What the task asks
For the data that follows, state how many lines hold the string "shoulder", giving the number by itself.

Extracted data
☆ ☆ ☆ ☆

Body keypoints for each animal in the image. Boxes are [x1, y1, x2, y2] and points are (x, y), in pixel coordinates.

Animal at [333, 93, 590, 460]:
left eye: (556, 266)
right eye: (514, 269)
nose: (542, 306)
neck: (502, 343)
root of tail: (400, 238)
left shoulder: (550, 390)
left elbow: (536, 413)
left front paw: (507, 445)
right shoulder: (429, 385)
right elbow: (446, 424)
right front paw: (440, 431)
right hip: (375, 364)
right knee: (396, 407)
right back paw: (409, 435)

☆ ☆ ☆ ☆

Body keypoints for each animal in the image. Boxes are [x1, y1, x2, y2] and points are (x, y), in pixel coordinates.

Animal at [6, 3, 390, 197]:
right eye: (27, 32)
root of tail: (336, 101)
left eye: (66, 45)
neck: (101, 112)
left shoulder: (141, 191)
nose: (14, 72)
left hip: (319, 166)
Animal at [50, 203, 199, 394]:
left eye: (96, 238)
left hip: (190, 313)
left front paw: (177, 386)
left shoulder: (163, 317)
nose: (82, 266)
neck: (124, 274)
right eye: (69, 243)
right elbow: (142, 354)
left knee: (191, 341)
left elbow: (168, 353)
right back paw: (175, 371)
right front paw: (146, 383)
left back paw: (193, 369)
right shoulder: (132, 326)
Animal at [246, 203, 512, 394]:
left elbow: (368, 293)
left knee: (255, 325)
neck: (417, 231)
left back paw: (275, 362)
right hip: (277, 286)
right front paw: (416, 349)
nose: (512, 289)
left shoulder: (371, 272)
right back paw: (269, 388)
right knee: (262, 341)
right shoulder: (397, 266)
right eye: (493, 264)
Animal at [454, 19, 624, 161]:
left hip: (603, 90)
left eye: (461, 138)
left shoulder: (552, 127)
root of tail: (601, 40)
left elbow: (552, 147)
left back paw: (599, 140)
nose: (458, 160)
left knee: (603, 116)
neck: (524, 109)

☆ ☆ ☆ ☆

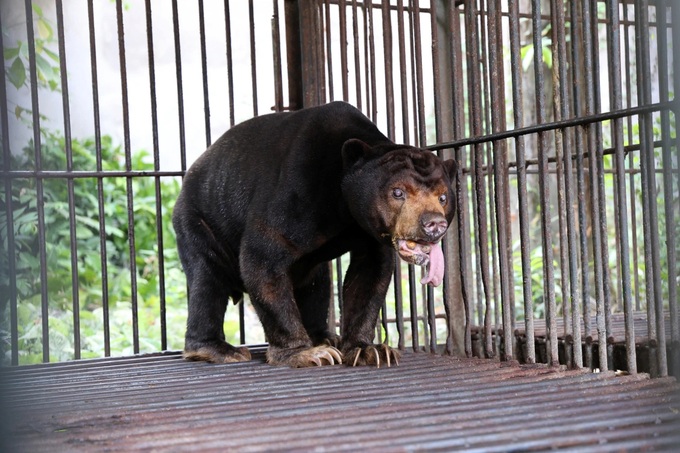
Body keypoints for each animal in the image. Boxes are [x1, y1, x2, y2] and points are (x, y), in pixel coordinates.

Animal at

☆ ☆ ☆ ☆

Problem solution
8